Was habe ich von Furtwängler gelernt? Diesen einen Gedanke, der mir alle Türen für mein ganzes Leben und für meine ganze Untersuchung geöffnet hat – diesen einen Satz: Als der junge Celibidache ihn gefragt hat: » Meister, wie geht dieser Übergang bei dieser Bruckner-Symphonie, von dem zu dem da, wie macht man das? Wie schnell, und was schlagen Sie da? « Da sagt er: » Wieso wie schnell? Je nachdem wie es klingt! « Also nicht Tempo als physikalische Angelegenheit, sondern Tempo als Bedingung, dass die Vielfalt zu einer Eins, die vom menschlichen Geist bearbeitet werden kann, weil der selber eine Eins ist, reduziert wird. Nichts anderes! » Je nachdem, wie es klingt. Klingt es reich und tief und überall gleich, werde ich breiter, klingt es trocken und flüchtig, muss ich schneller werden. « Das heißt, er ist auf das Hören eingestellt, auf das, was tatsächlich herauskommt, was tatsächlich mitspielt und nicht auf eine Theorie. Metronom-Angabe » 92 «. Was ist 92? Was ist 92 in der Berliner Philharmonie, was ist 92 in der Münchener Philharmonie, und was ist 92 im Musikverein Wien? Eine Idiotie! Denn jeder Saal, jedes Stück, jeder Satz hat ein eigenes, absolutes Tempo, was diese Situation – nicht eine andere – wiedergibt.

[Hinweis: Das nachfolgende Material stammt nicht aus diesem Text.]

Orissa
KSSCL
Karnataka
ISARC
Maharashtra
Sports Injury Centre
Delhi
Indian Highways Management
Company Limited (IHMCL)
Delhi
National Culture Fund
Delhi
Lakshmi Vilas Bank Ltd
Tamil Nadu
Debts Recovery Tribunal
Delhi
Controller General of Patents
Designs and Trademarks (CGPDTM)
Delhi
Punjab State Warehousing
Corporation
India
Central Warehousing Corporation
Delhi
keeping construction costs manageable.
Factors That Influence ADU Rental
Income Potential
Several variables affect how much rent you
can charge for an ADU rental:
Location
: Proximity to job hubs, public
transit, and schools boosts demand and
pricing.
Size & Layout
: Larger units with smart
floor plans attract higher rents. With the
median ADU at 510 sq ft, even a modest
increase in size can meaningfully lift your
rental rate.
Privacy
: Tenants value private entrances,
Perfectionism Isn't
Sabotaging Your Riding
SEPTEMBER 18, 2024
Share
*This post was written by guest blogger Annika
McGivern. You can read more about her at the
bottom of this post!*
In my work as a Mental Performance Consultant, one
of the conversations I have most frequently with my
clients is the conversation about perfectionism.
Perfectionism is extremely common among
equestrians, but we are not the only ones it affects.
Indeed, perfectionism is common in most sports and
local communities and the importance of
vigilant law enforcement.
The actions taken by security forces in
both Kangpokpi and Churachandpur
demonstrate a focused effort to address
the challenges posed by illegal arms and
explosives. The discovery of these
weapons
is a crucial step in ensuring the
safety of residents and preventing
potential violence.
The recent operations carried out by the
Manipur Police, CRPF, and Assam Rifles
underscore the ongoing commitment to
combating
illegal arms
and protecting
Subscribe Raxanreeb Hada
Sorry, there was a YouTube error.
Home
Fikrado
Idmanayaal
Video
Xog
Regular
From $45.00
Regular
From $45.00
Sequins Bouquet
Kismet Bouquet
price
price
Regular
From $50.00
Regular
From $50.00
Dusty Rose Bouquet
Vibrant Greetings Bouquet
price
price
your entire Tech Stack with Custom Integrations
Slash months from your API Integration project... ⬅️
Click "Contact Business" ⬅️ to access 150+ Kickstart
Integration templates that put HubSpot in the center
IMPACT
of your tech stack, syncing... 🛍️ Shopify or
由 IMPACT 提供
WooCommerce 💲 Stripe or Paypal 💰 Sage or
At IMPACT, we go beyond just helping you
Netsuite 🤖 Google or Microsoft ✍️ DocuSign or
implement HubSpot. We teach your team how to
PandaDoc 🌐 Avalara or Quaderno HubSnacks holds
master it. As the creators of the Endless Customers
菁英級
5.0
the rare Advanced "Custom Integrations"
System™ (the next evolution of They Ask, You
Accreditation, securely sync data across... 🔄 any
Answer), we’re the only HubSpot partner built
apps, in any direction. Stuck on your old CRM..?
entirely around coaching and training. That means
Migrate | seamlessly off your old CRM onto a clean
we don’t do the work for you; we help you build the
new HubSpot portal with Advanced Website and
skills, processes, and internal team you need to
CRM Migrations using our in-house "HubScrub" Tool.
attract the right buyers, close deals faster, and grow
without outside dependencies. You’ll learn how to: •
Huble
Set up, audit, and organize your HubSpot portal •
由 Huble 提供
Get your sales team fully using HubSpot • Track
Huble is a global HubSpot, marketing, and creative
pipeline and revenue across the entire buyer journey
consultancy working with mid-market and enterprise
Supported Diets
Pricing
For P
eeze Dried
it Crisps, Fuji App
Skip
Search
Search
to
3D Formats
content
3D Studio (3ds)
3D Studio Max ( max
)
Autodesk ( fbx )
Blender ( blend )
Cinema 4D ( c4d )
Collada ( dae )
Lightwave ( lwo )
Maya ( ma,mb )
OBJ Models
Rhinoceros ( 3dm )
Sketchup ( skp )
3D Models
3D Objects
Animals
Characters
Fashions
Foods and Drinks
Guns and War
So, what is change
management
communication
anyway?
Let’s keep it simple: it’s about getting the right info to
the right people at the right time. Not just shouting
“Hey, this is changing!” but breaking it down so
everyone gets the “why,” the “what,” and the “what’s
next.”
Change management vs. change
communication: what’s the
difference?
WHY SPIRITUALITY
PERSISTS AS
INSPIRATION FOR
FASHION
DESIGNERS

Etwas fängt an irgendwie zu laufen, aber dir ist nicht klar, dass es läuft, zeitmäßig. Wenn einer das Gefühl hat, es ist zu lang oder zu kurz, ist er schon draußen. Hier kann man irgendwie außerhalb der Zeit leben. In diesem Sinn dauert Musik auch nicht. Bei einem normalen Konzert steigst du die ganze Zeit aus. Bei hundert Konzerten im Jahr – wenn es drei gibt, wo man einigermaßen dabeigeblieben ist, ist das viel.